Comparison between the experimental complex viscosities (symbols) and the complex viscosities predicted by the dual constraint model (lines) of the UNR and NR masticated at 40 rpm, 70 rpm, and 100 rpm, respectively

In Fig. 8, the deviations of UNR and NR40rpm also manifested themselves in their deviation of the zero-shear viscosity (η0)–MW relationship from the 3.4 power law index reported by Berry and Fox (1968), who experimentally observed the dependence of η0 on Mw 3.4 for linear polymers. As can be seen, the prediction of η0 from the dual constraint model is also in close agreement with this power law.
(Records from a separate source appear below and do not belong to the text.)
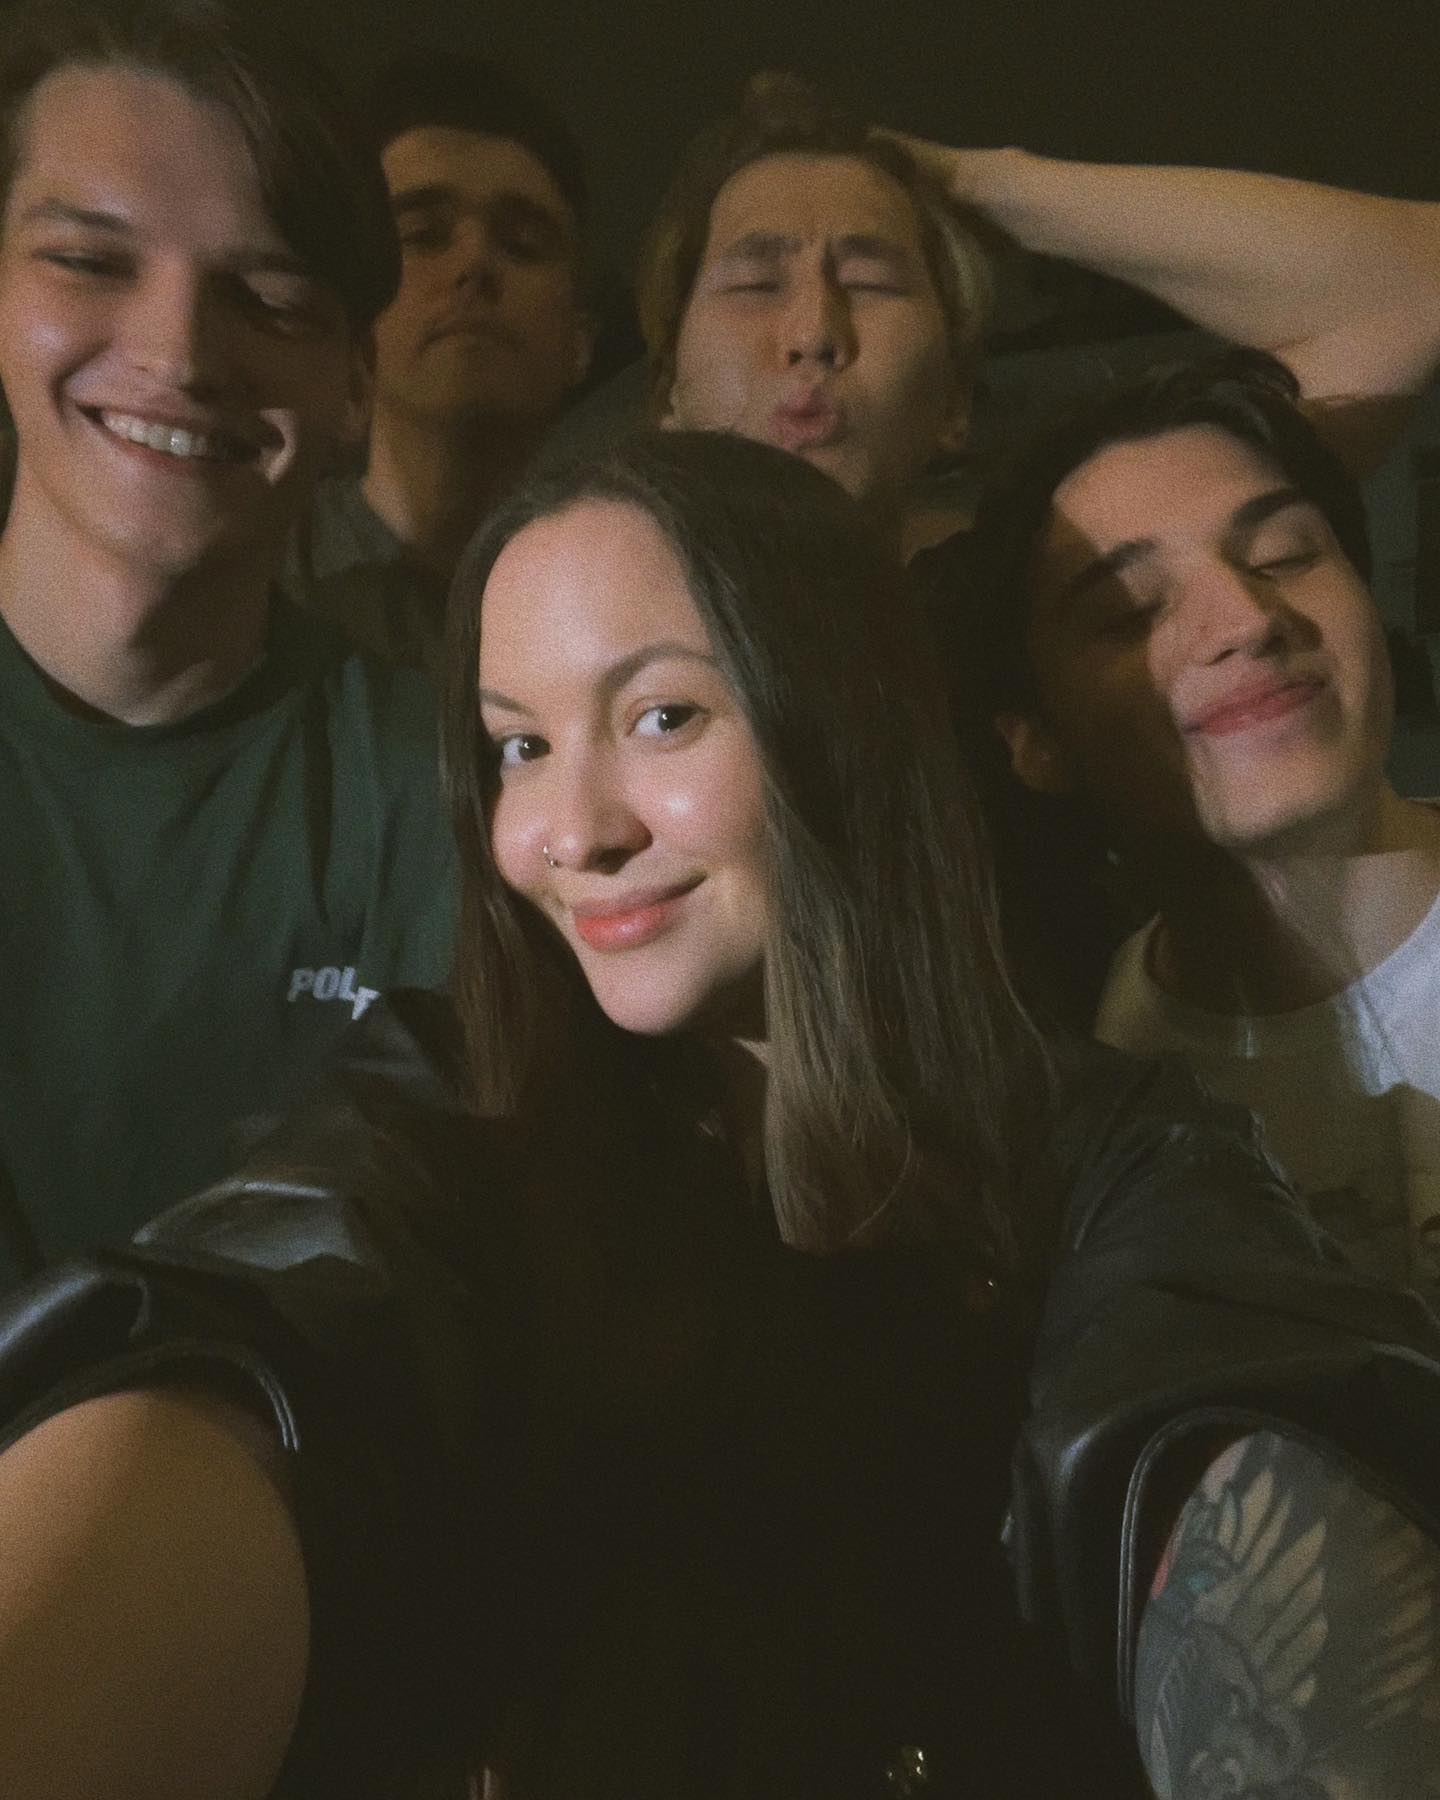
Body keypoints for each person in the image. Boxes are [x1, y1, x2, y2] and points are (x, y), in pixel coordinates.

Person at [2, 431, 1440, 1800]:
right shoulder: (445, 1115)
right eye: (518, 747)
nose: (574, 830)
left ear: (846, 717)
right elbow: (259, 1332)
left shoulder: (1121, 1162)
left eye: (662, 717)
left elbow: (1230, 1445)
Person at [0, 0, 455, 1285]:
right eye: (89, 261)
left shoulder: (435, 789)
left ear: (357, 385)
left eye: (271, 299)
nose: (180, 351)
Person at [960, 350, 1440, 1291]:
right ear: (1037, 743)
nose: (1247, 619)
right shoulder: (1108, 1086)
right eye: (1134, 609)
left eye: (1284, 555)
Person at [637, 74, 1440, 558]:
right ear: (669, 389)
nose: (814, 333)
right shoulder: (581, 633)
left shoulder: (1047, 616)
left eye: (871, 282)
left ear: (954, 402)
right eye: (756, 285)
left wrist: (981, 182)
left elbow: (1411, 284)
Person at [283, 50, 594, 672]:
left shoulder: (624, 593)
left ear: (580, 342)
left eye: (522, 244)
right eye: (423, 235)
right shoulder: (256, 568)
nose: (475, 264)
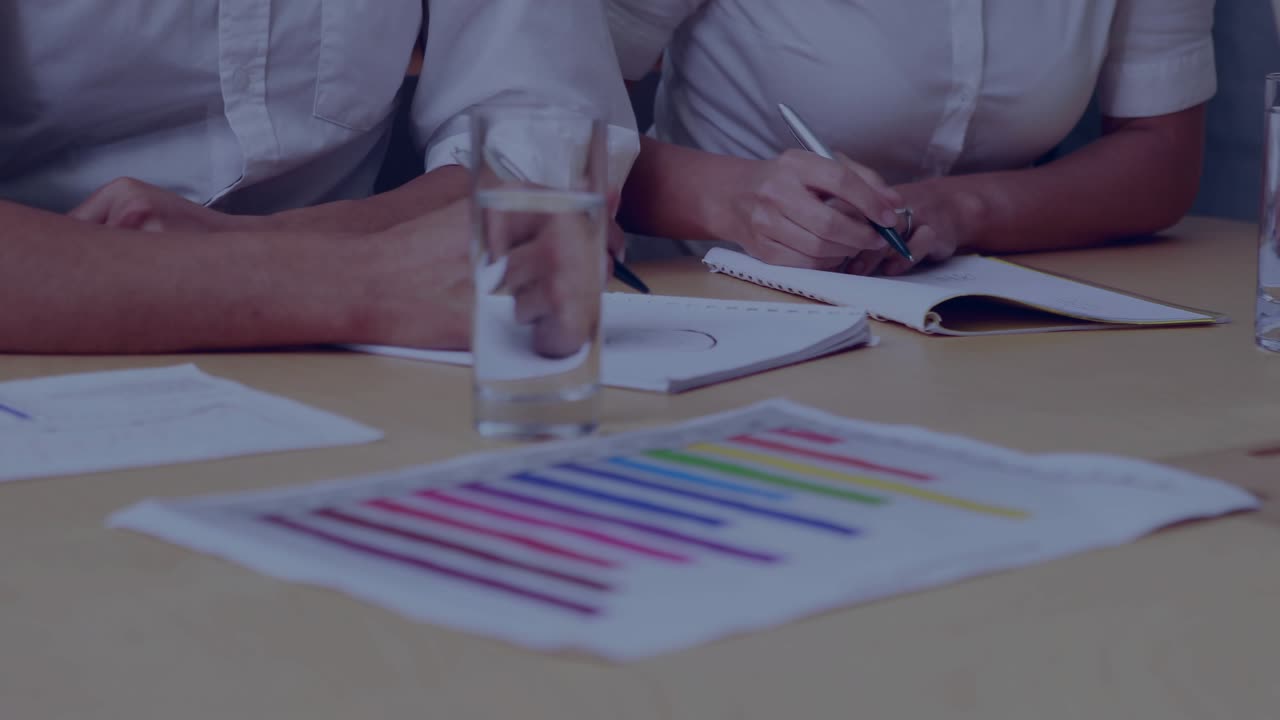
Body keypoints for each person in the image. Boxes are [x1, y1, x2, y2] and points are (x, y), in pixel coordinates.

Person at [0, 0, 638, 353]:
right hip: (47, 358)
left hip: (370, 357)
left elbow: (541, 133)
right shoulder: (370, 286)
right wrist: (355, 283)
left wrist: (255, 248)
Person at [607, 0, 1215, 276]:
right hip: (707, 304)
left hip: (983, 324)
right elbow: (535, 148)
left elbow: (1160, 152)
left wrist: (958, 209)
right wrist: (732, 199)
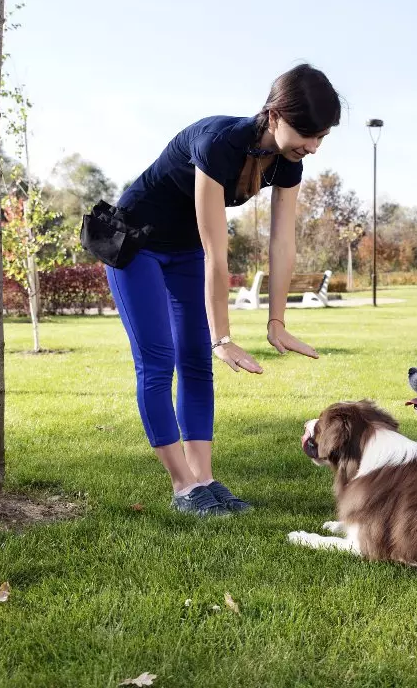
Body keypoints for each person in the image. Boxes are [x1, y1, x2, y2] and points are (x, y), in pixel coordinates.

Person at [106, 64, 340, 518]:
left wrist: (278, 322)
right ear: (274, 116)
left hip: (184, 249)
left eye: (321, 138)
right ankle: (182, 486)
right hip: (136, 244)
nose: (312, 146)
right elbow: (218, 251)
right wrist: (224, 337)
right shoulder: (219, 143)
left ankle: (205, 481)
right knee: (159, 361)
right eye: (306, 133)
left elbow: (282, 241)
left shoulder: (287, 163)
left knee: (197, 363)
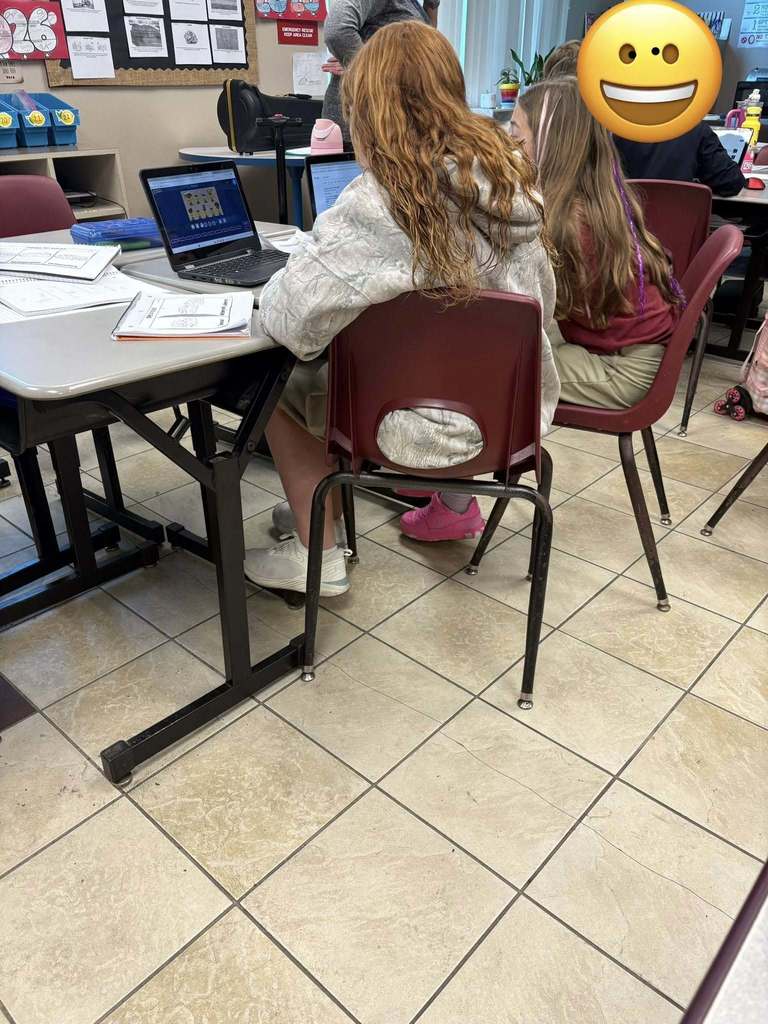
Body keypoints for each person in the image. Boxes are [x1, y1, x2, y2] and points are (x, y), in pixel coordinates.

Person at [245, 20, 560, 595]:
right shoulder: (515, 185)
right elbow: (544, 307)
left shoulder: (380, 201)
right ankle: (332, 512)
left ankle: (320, 552)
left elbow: (290, 319)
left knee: (282, 379)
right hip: (512, 425)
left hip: (406, 428)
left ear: (369, 108)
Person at [409, 75, 683, 542]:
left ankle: (454, 502)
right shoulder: (593, 195)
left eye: (518, 135)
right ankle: (447, 479)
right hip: (616, 345)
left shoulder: (564, 221)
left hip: (624, 370)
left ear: (551, 142)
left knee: (481, 371)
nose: (510, 144)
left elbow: (512, 301)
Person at [322, 0, 440, 139]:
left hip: (390, 116)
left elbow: (423, 45)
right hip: (367, 118)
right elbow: (337, 30)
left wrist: (431, 5)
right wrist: (364, 65)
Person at [614, 123, 747, 197]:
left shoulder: (613, 130)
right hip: (681, 235)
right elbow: (731, 183)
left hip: (623, 234)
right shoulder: (696, 129)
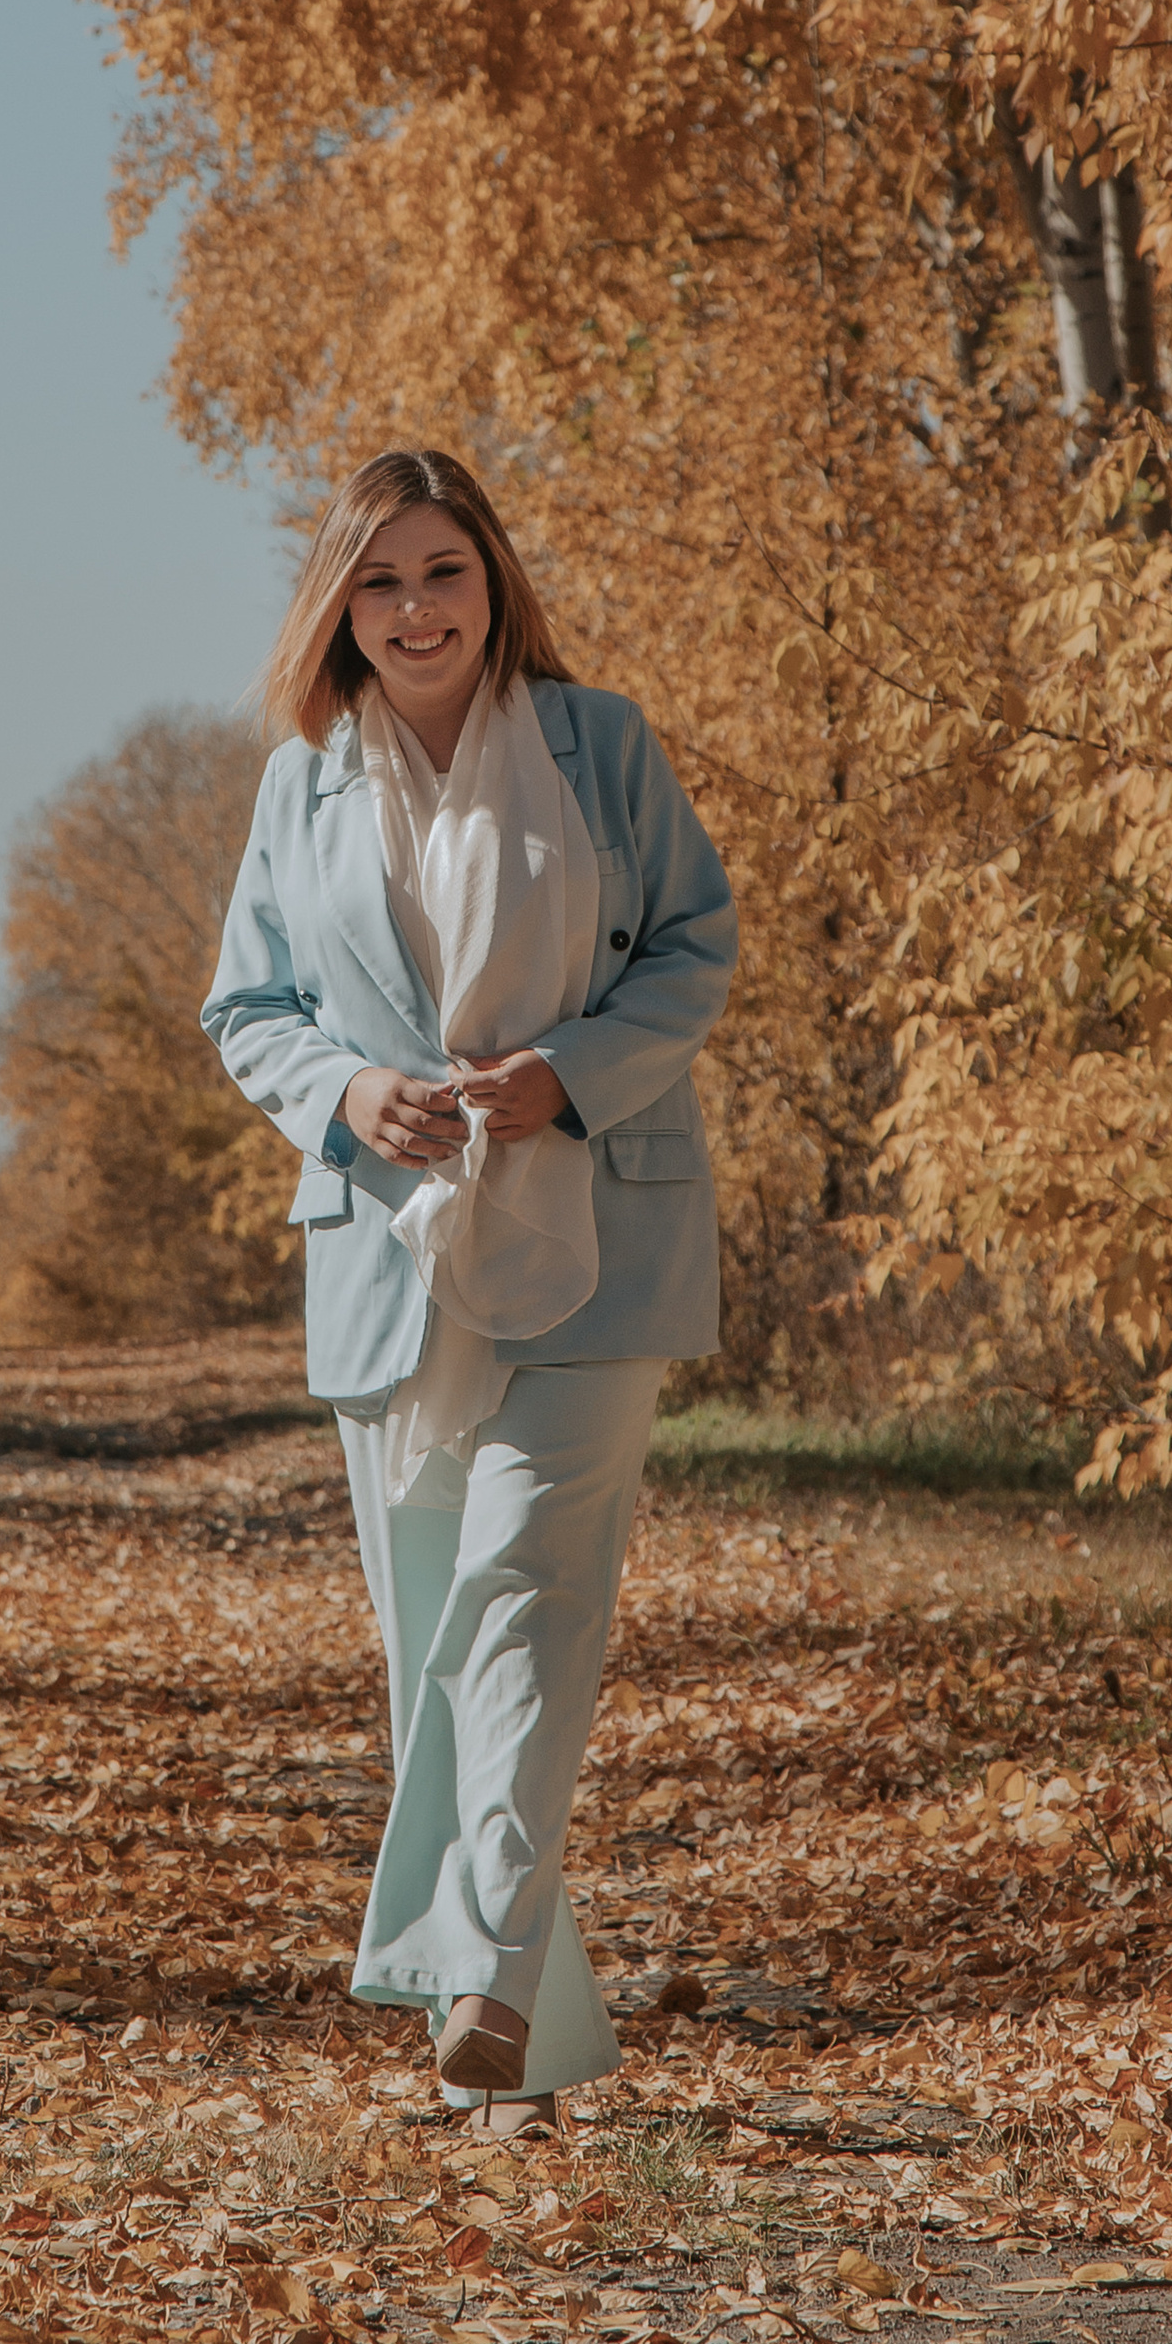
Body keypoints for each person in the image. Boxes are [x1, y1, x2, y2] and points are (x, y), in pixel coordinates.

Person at [201, 448, 737, 2137]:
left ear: (492, 579)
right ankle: (523, 2037)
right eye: (380, 582)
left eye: (444, 572)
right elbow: (248, 1009)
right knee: (437, 1643)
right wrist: (350, 1098)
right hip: (388, 1259)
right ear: (337, 609)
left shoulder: (604, 746)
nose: (416, 609)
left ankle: (482, 1975)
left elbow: (696, 949)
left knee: (521, 1593)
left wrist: (567, 1071)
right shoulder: (302, 785)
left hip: (596, 1236)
Due to the controversy about the inability of the SEC method to account for the contribution of gel, thus rendering inaccurate molecular information, the 3.4 power law was also checked against the viscosity average MW (Mv) obtained from the intrinsic viscosity technique (Fig. 9). As can be seen, the deviation from the 3.4 power law still existed in UNR and NR40rpm but at a lower degree, indicating that the Mv, which allows inclusion of some physical gel, could better describe the molecular properties of NR than the MW obtained by the SEC technique. Nevertheless, the limitation of the intrinsic viscosity technique is its inability to provide the MWD information.

Fig. 8
figure 8

Plot of weight average molecular weight vs. zero-shear viscosity. The solid line is the prediction of the dual constraint model, while the broken line indicates the slope of the 3.4 power law

Fig. 9
figure 9

Plot of viscosity average molecular weight vs. zero-shear viscosity. The dotted line indicates the slope of the 3.4 power law

Conclusion

This research investigated the changes in the molecular and rheological properties of NR (STR 5L) when it was masticated at different speeds. The friction from higher mastication speed generated higher mastication temperature, where the mastication temperatures for NR70rpm and NR100rpm were higher than 100 °C. It was found that the dual constraint model, which is considered one of the effective LVE models for linear organic polymers, could predict the LVE properties of NR70rpm and NR100rpm from their MW and MWD. On the other hand, the LVE properties of NR masticated at a lower temperature (NR40rpm) and UNR deviated from the dual constraint prediction, especially in the terminal regime, indicating that the structures of these NRs were not linear. This was confirmed by the deviation of their zero-shear viscosity–MW relationship from the 3.4 power law. Therefore, it can be concluded that the masticated rubber had a linear structure when the mastication temperature was higher than 100 °C, at which molecular degradation occurred mainly by thermo-oxidative mechanism. Consequently, the dual constraint model could be used to obtain the MWs from the LVE properties and vice versa.